TEXT UNDER STUDY:
━━━━━━━━

# Geospatial BI & Data Viz Companies - Part 2

- VISUALIZATION PROJECT Geospatial Business Intelligence (BI)
    * Make a geospatial analysis of the `companies` dataset
    * Things you know:
        - You have a software company with 50 employees
        - The company creates video games
        - Roles in your company: 20 developers, 20 Designers/Creatives/UX/UI and 10 executives/managers
    * Do an analysis about placing the new company offices in the best environment based on the following criteria:
        - There should be software engineers working around
        - The surroundings must have a good ratio of big companies vs startups
        - Ensure you have in your surroundings companies that cover the interests of your team
        - Avoid old companies, prefer recently created ones
        
JSON companies --> MongoDB --> Python:
Queries en Jupyter-Notebook --> DataFrame (Pandas) --> columna geopoint con diccionario con type = point y un array con formato array [lat,long]
indice geospatial (point) para volver a cargar en MongoDB y hacer nuevas queries (esta vez tocar la parte de queries geo-espaciales $near, etc...) 
por ej: de todos los puntos, dime el que está más cerca de empresas de videojuegos, o a 1000m
para tener el max y min, hay que probarlos todos 

In [1]:
# import pymongo to connect Python with MongoDB
from pymongo import MongoClient
# to work with stats
import pandas as pd
# to work with dataframes
import numpy as np
# to work with json
import json
from pandas.io.json import json_normalize
from flatten_json import flatten
# to plot
import matplotlib.pyplot as plt
%matplotlib inline  
import seaborn as sns

### 1. Prepare the data: extract from the companies database the relevant information for the challenge.

━━━━━━━━

THE PROBLEM: In the geospatial BI project text, how are the roles in the company divided?

SUPPLIED ENTRIES:

━━━━━━━━

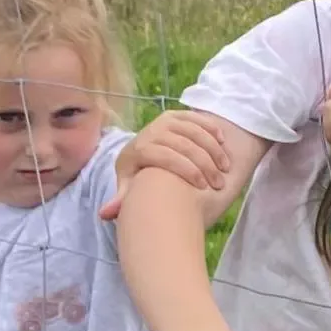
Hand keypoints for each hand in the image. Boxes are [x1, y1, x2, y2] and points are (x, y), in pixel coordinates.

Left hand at [98, 110, 230, 220]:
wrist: (140, 149)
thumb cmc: (137, 173)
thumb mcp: (129, 186)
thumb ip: (122, 201)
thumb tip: (105, 215)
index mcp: (138, 150)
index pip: (165, 157)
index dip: (185, 170)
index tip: (202, 187)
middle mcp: (151, 131)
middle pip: (183, 145)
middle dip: (204, 164)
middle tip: (219, 182)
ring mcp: (164, 121)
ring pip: (194, 131)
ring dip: (213, 149)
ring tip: (225, 168)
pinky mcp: (176, 115)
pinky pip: (198, 119)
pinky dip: (212, 130)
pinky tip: (223, 145)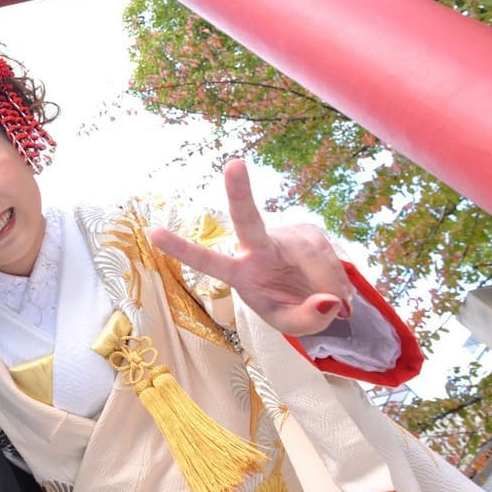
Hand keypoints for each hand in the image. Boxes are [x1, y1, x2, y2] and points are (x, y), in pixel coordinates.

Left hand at [147, 160, 353, 336]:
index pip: (207, 261)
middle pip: (247, 219)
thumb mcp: (293, 327)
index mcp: (239, 272)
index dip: (181, 248)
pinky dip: (338, 277)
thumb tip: (330, 300)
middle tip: (234, 164)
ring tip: (335, 305)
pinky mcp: (309, 231)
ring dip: (327, 282)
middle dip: (239, 192)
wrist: (311, 297)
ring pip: (310, 256)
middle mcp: (256, 247)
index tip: (153, 232)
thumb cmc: (288, 309)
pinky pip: (329, 254)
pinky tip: (337, 289)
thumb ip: (307, 319)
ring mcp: (284, 235)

━━━━━━━━

RESULT BELOW: 20 developers, 20 Designers/Creatives/UX/UI, and 10 executives/managers.